Write out the text of every entry below line for line, omitting the pictures.

AVAILABLE RECORDS —
· · · · · · ·

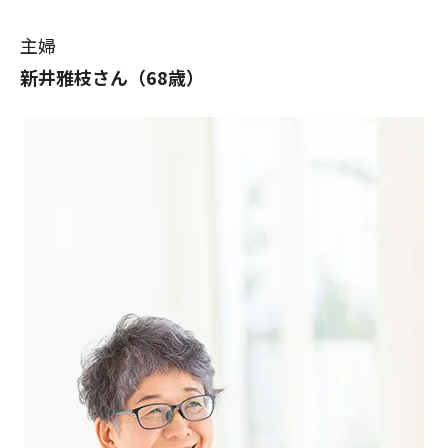
主婦
新井雅枝さん（68歳）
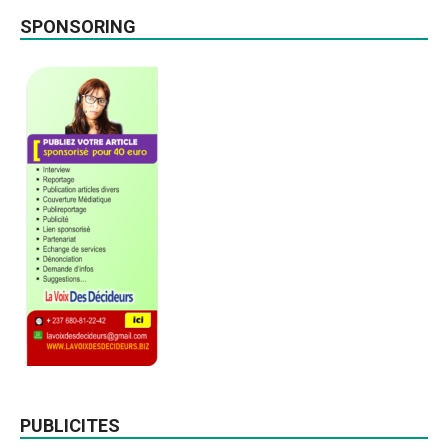
SPONSORING
PUBLICITES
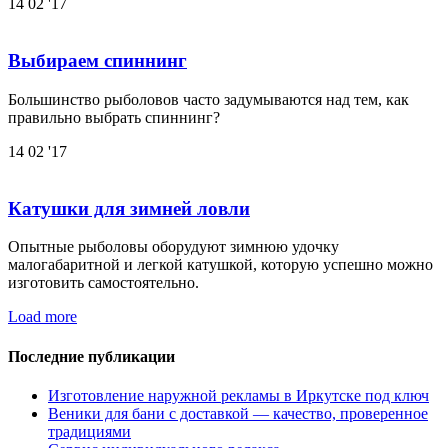
14
02 '17
Выбираем спиннинг
Большинство рыболовов часто задумываются над тем, как
правильно выбрать спиннинг?
14
02 '17
Катушки для зимней ловли
Опытные рыболовы оборудуют зимнюю удочку
малогабаритной и легкой катушкой, которую успешно можно
изготовить самостоятельно.
Load more
Последние публикации
Изготовление наружной рекламы в Иркутске под ключ
Веники для бани с доставкой — качество, проверенное
традициями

· · · · · · ·

SOLUTION TO THIS PROBLEM —
主婦
新井雅枝さん（68歳）
SPONSORING
PUBLICITES
14
02 '17
Выбираем спиннинг
Большинство рыболовов часто задумываются над тем, как
правильно выбрать спиннинг?
14
02 '17
Катушки для зимней ловли
Опытные рыболовы оборудуют зимнюю удочку
малогабаритной и легкой катушкой, которую успешно можно
изготовить самостоятельно.
Load more
Последние публикации
Изготовление наружной рекламы в Иркутске под ключ
Веники для бани с доставкой — качество, проверенное
традициями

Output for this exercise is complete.